İlâhî muhabbet deryâsına dalmış bir Hak âşığı olan Bâyezîd-i Bistamî -rahmetullahi aleyh-, gerçek zâhidlerin, dünyaya "kesben değil kalben" değer vermeyenler olduğunu söyler. Dünya ve ahiret arasında tercih yapanların kıyasını yapan Bâyezîd -rahmetullâhi aleyh- ahireti tercih edenlerin "kalbinde muhabbetin galip geleceğini" ifade eder.

Bâyezîd-i Bistâmî Hazretleri’ne göre zâhid, hiçbir mal ve mülke sahip olmayan kişi değildir. Lâkin asıl zâhid, malını mülkünü kendine izâfe etmeyen, hakîkatte hiçbir şeye mâlik olmadığı şuuru içinde yaşayan ve gönlünü fânî varlıklara esir etmeyen kişidir. (Bkz. Ebû Tâlib Mekkî, Kutü’l-Kulûb, I, 447.)

Zira meşrû kazancıyla servet sahibi olan mü’min de Hak katında makbûl bir kuldur.
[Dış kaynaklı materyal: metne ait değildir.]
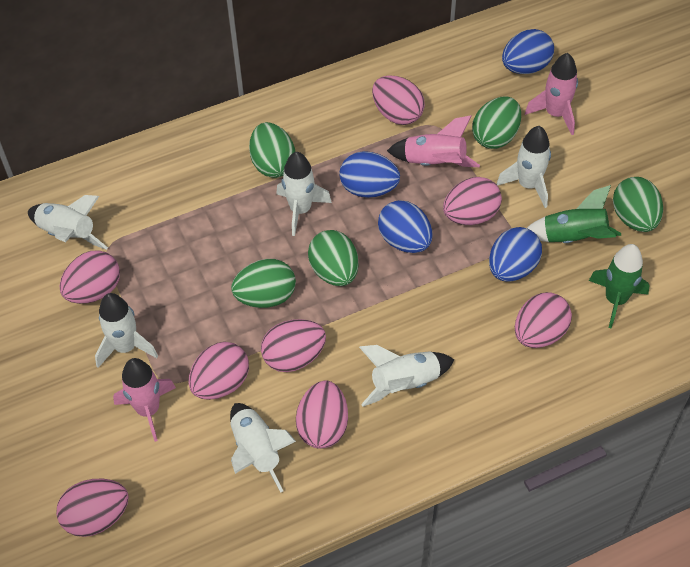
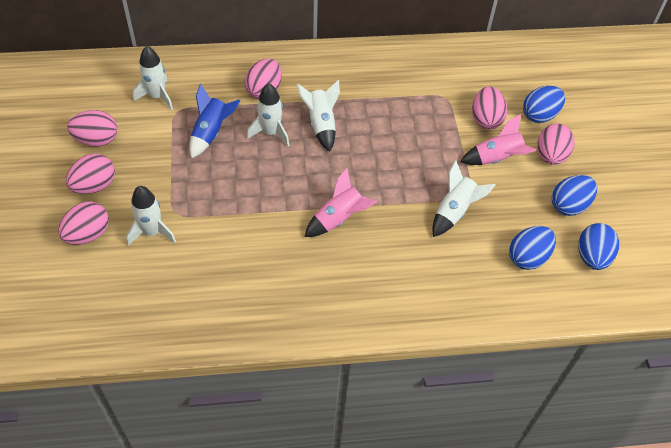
blue rocket: none = 0 -> [189,84,241,159] = 1
green egg: [231,259,296,308] [249,122,295,178] [308,230,359,286] [472,97,521,149] [613,177,663,232] = 5 -> none = 0
green rocket: [527,185,621,243] [589,244,650,328] = 2 -> none = 0
pink egg: [56,479,129,537] [60,250,120,304] [188,342,249,400] [261,319,326,372] [296,380,348,449] [372,76,425,125] [443,177,502,225] [515,292,572,348] = 8 -> [58,201,109,245] [66,154,115,194] [67,110,117,147] [244,59,282,99] [472,86,507,129] [538,123,575,165] = 6
pink rocket: [113,358,176,442] [387,115,480,167] [525,53,578,135] = 3 -> [304,168,377,237] [460,114,536,165] = 2
white rocket: [28,195,108,250] [95,293,158,368] [230,403,296,492] [277,152,332,236] [359,345,454,407] [496,126,551,208] = 6 -> [126,186,176,245] [133,46,173,110] [247,83,289,146] [297,80,340,152] [432,160,496,237] = 5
Böyle kullar dâimâ; “Mülk Allâh’ındır, hepsi Rabb'imiz’e âittir, bizler ancak birer emânetçiyiz” idrâki içinde olup, sahip oldukları her şeyden Allah yolunda infâk ederler. Fânî dünyanın aldatıcı oyuncaklarına gönül kaptırmaz, kalplerini dünya servetinin kasası olmaktan muhâfaza ederler.

Şu ifâdeler, Bâyezîd-i Bistâmî Hazretleri’nin dünyaya bakış tarzını ne güzel hulâsa eder:

“Dünyanın ne kıymeti var ki ona karşı zâhid davranmaktan bahsedilsin!” (Abbâs, Ebû Yezîd, s. 90.)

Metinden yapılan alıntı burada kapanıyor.